● Assigned task: Format the lines below as a JSON list of strings, with one string per line and blank lines omitted.

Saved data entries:
*** Block opens ***
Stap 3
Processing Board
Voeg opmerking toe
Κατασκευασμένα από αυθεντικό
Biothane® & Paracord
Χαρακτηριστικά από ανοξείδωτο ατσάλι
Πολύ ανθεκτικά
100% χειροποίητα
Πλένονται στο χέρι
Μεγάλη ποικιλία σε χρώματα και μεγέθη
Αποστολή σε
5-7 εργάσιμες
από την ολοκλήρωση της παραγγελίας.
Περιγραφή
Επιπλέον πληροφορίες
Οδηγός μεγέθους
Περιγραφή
*** Block closes ***
● Answer section:
[
  "Stap 3",
  "Processing Board",
  "Voeg opmerking toe",
  "Κατασκευασμένα από αυθεντικό",
  "Biothane® & Paracord",
  "Χαρακτηριστικά από ανοξείδωτο ατσάλι",
  "Πολύ ανθεκτικά",
  "100% χειροποίητα",
  "Πλένονται στο χέρι",
  "Μεγάλη ποικιλία σε χρώματα και μεγέθη",
  "Αποστολή σε",
  "5-7 εργάσιμες",
  "από την ολοκλήρωση της παραγγελίας.",
  "Περιγραφή",
  "Επιπλέον πληροφορίες",
  "Οδηγός μεγέθους",
  "Περιγραφή"
]